* [Prompt]:
Reproduce the records starting at the line containing "class: Magnoliopsida" and ending at the end of the records, renaming "locality" to "site" and leaving everything else unchanged. Omit the pictures from your output.

* [Data rows]:
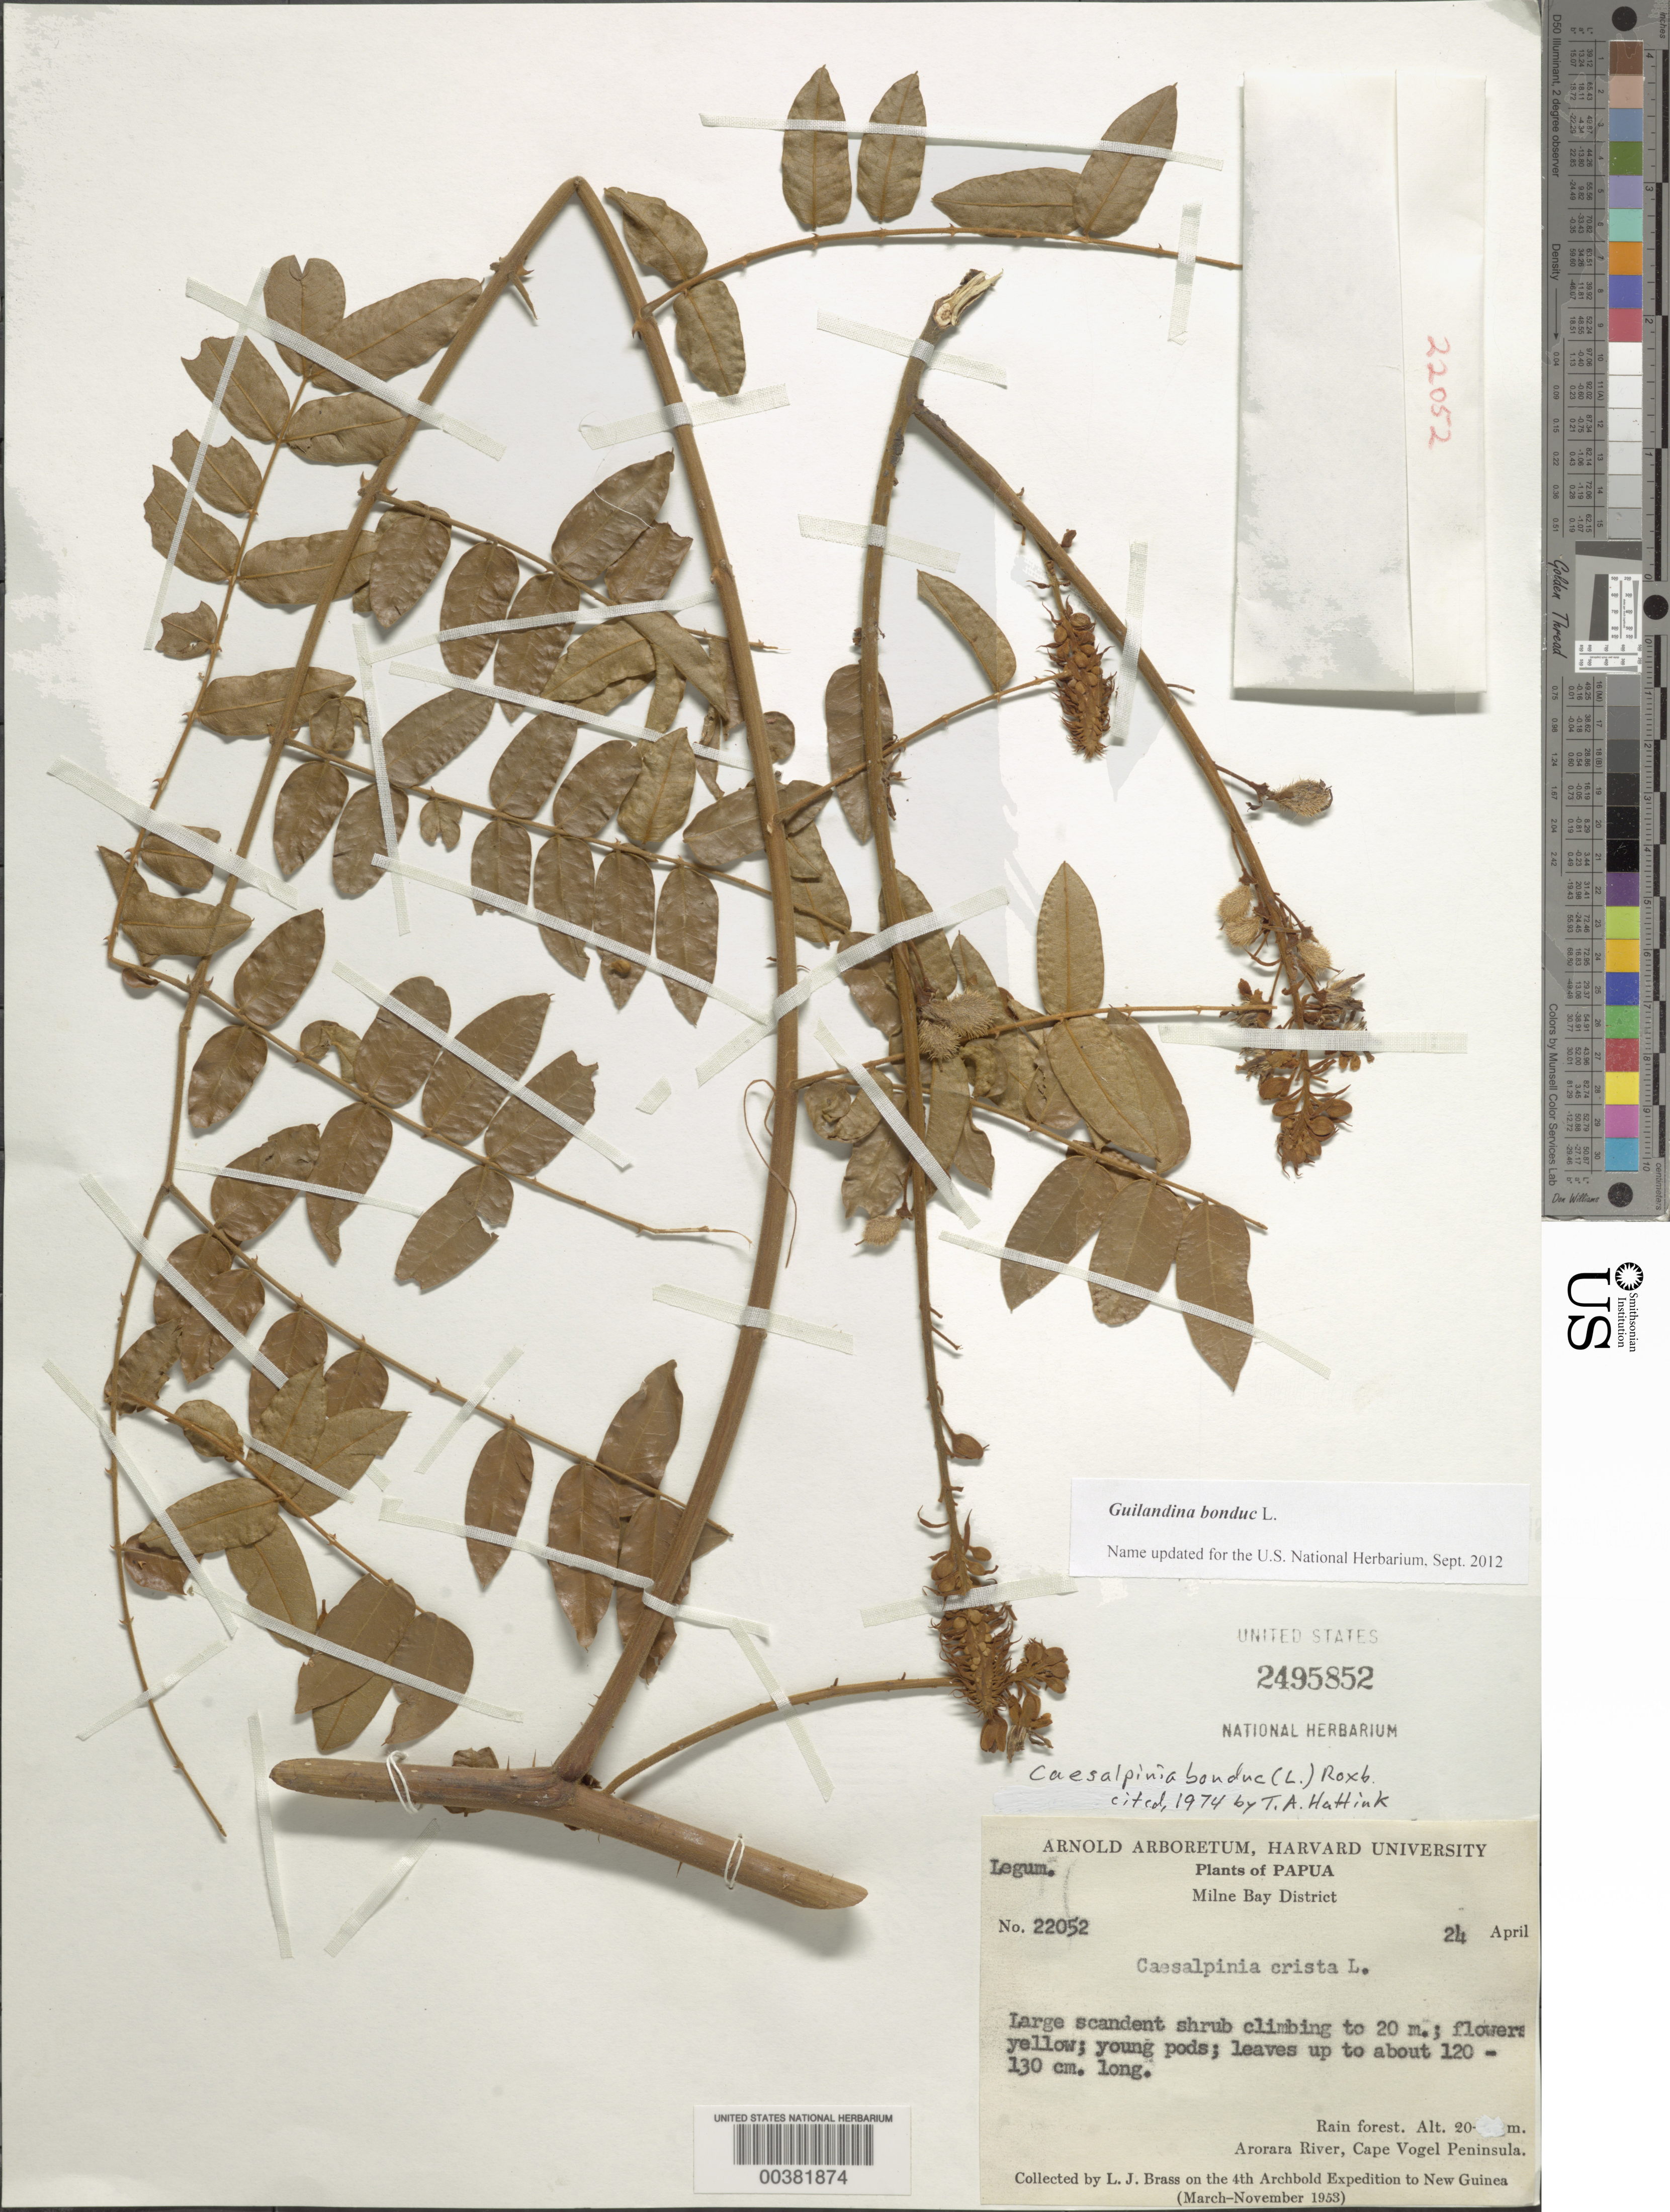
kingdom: Plantae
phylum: Tracheophyta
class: Magnoliopsida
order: Fabales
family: Fabaceae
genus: Guilandina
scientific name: Guilandina bonduc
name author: L.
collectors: L. J. Brass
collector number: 22052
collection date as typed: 24 Apr 1953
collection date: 1953-04-24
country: Papua New Guinea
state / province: Milne Bay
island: New Guinea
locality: Milne bay dist.; arorara river, cape vogel peninsula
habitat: Rain forest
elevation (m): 20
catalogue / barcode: US 2495852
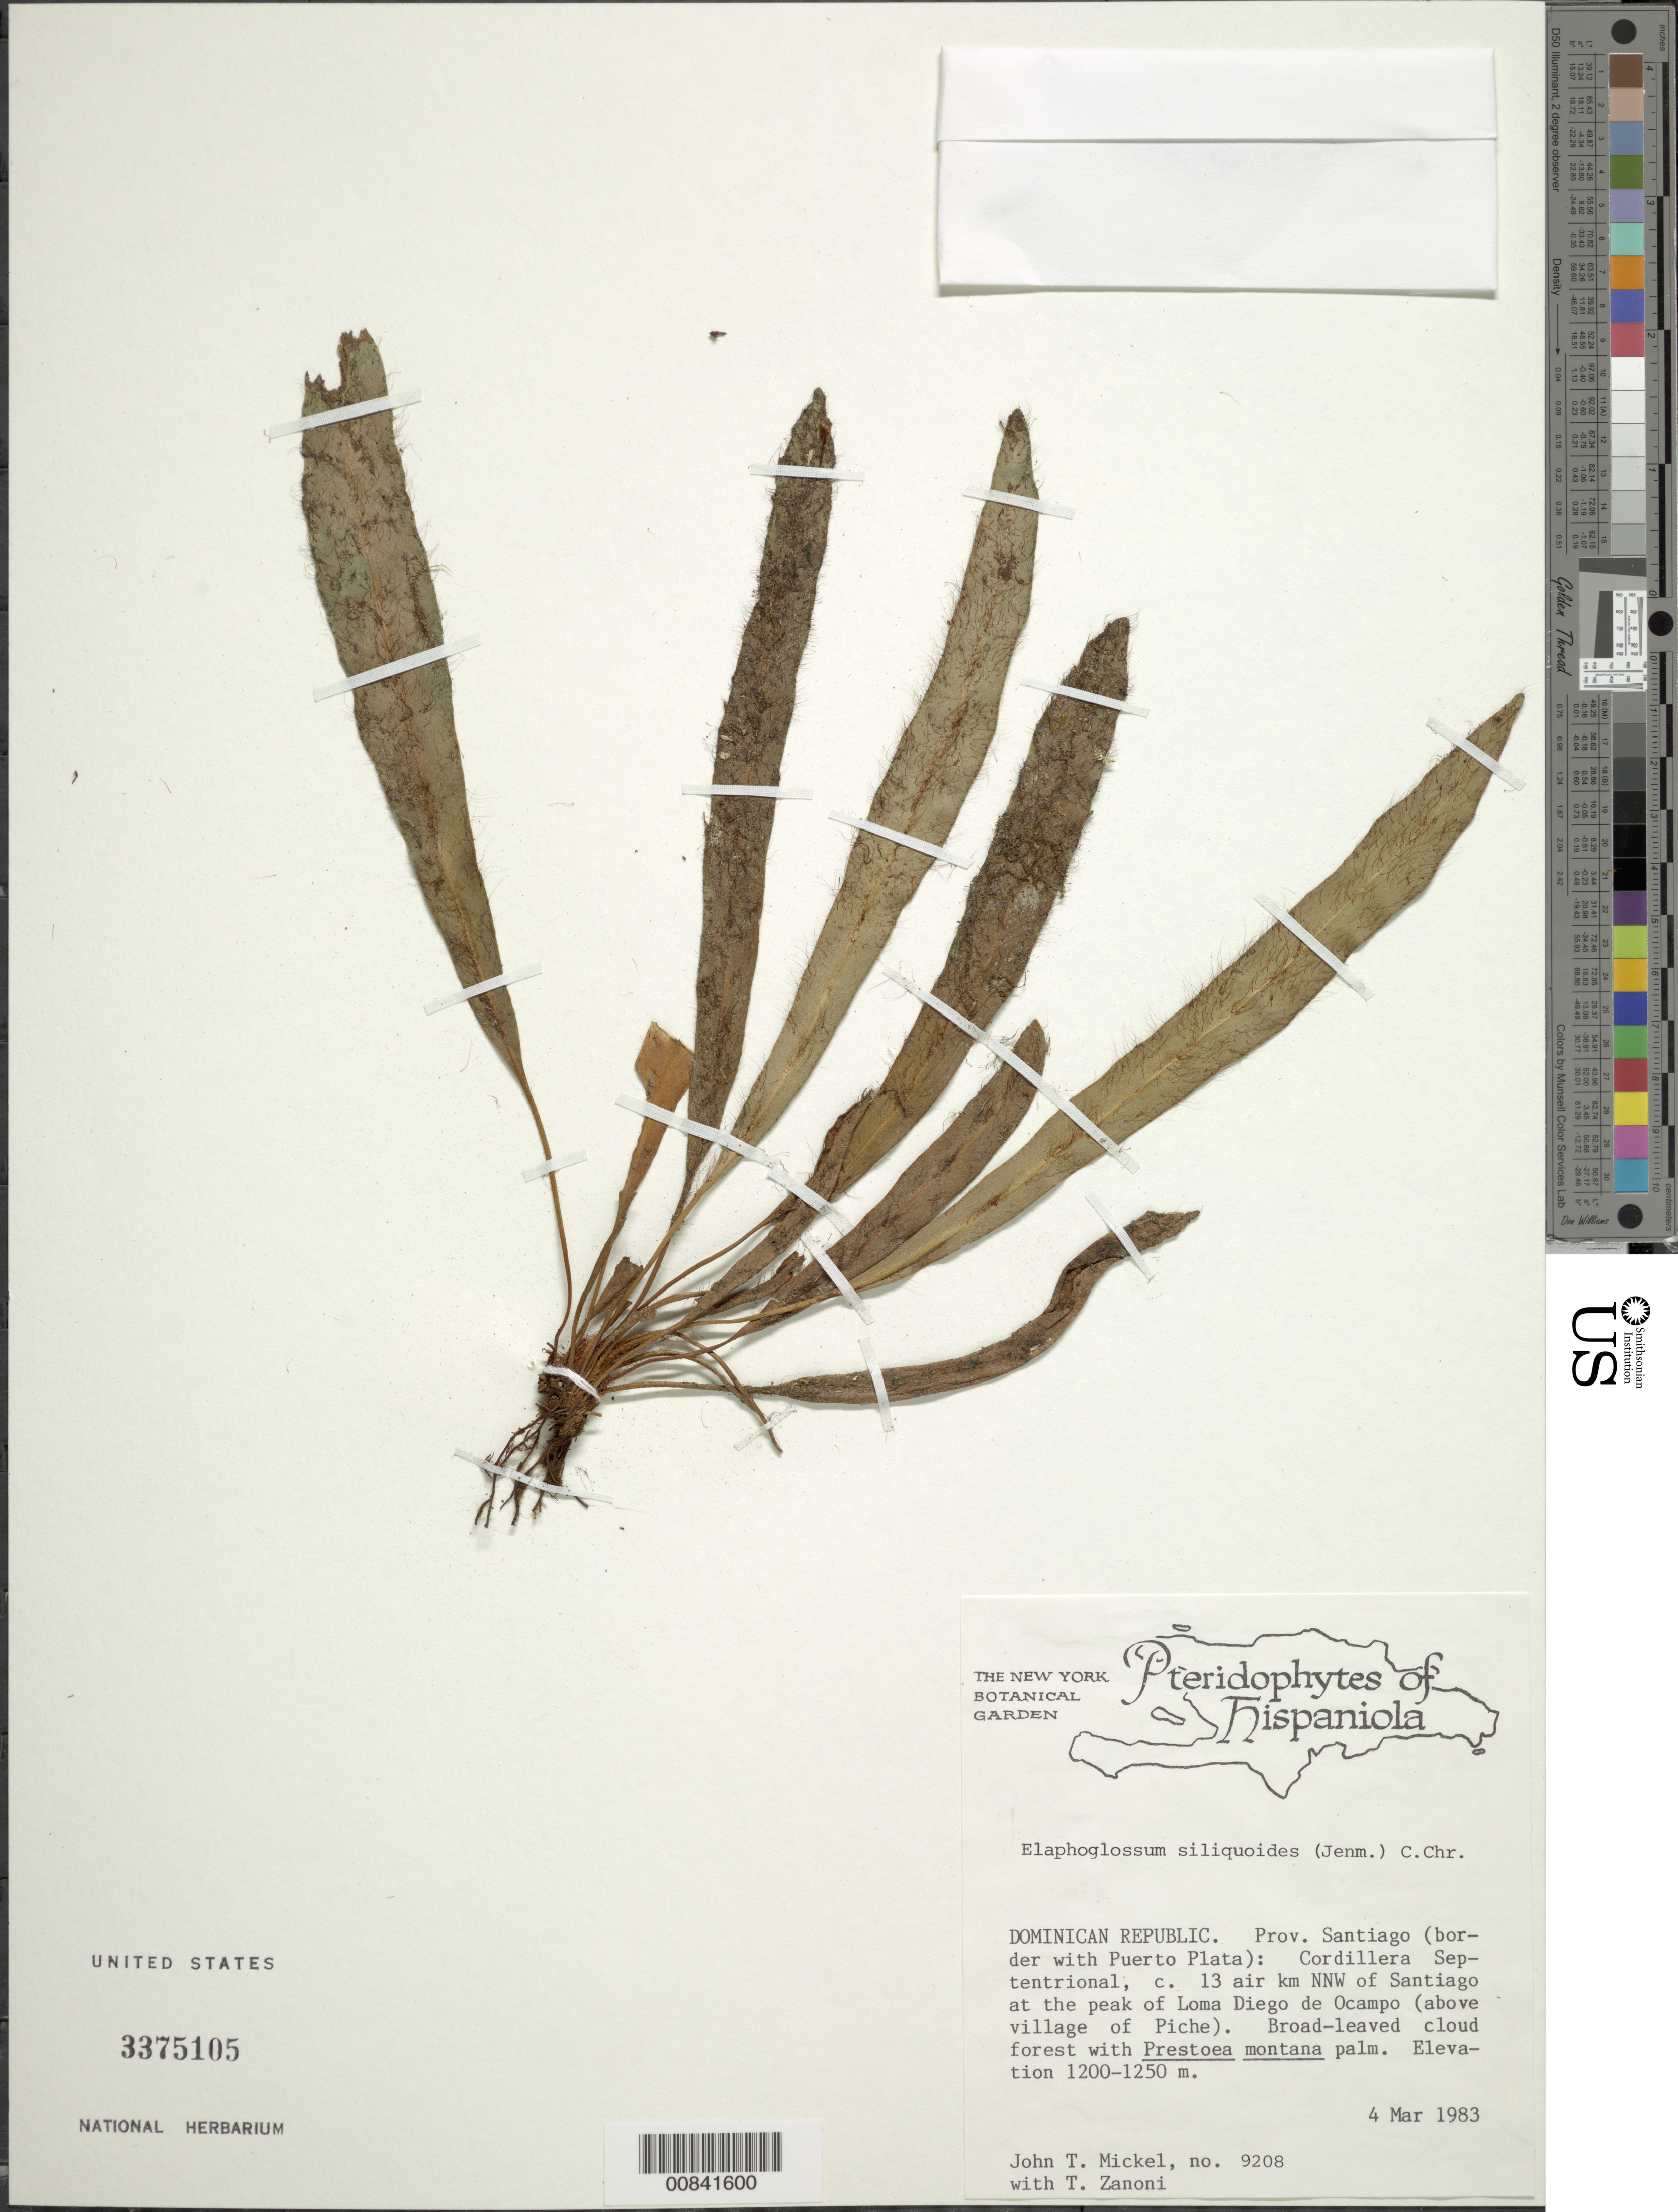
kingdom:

* [Exercise response]:
class: Magnoliopsida
order: Fabales
family: Fabaceae
genus: Guilandina
scientific name: Guilandina bonduc
name author: L.
collectors: L. J. Brass
collector number: 22052
collection date as typed: 24 Apr 1953
collection date: 1953-04-24
country: Papua New Guinea
state / province: Milne Bay
island: New Guinea
site: Milne bay dist.; arorara river, cape vogel peninsula
habitat: Rain forest
elevation (m): 20
catalogue / barcode: US 2495852
kingdom:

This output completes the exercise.